[Data in this exercise]

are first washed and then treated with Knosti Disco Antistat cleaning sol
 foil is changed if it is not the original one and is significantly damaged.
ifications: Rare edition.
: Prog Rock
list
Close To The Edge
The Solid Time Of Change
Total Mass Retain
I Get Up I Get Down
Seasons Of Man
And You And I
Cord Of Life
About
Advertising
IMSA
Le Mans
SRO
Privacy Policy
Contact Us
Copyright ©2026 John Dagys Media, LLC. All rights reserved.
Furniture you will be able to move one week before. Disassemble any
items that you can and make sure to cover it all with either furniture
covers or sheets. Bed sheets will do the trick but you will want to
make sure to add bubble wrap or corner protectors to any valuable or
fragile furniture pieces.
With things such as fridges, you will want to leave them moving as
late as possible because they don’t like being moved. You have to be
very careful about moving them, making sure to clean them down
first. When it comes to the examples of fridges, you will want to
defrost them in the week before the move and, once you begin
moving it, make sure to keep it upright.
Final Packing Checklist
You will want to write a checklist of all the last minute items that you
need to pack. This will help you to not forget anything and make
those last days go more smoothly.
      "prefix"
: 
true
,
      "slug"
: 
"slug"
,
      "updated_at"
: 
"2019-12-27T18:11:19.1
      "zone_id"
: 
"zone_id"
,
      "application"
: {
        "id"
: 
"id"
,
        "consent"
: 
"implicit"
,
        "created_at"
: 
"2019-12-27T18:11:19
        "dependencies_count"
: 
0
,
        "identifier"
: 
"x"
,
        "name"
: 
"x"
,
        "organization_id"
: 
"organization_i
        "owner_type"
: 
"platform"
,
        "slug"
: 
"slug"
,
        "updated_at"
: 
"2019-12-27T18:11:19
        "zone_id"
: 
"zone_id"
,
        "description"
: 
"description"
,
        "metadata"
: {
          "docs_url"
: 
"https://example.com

[/Data in this exercise]

# What you need to do
Only a verbatim transcription of the lines from the one containing "moving it, make sure to keep it upright." through the last line of the records counts as the answer.

# Exercise solution
moving it, make sure to keep it upright.
Final Packing Checklist
You will want to write a checklist of all the last minute items that you
need to pack. This will help you to not forget anything and make
those last days go more smoothly.
      "prefix"
: 
true
,
      "slug"
: 
"slug"
,
      "updated_at"
: 
"2019-12-27T18:11:19.1
      "zone_id"
: 
"zone_id"
,
      "application"
: {
        "id"
: 
"id"
,
        "consent"
: 
"implicit"
,
        "created_at"
: 
"2019-12-27T18:11:19
        "dependencies_count"
: 
0
,
        "identifier"
: 
"x"
,
        "name"
: 
"x"
,
        "organization_id"
: 
"organization_i
        "owner_type"
: 
"platform"
,
        "slug"
: 
"slug"
,
        "updated_at"
: 
"2019-12-27T18:11:19
        "zone_id"
: 
"zone_id"
,
        "description"
: 
"description"
,
        "metadata"
: {
          "docs_url"
: 
"https://example.com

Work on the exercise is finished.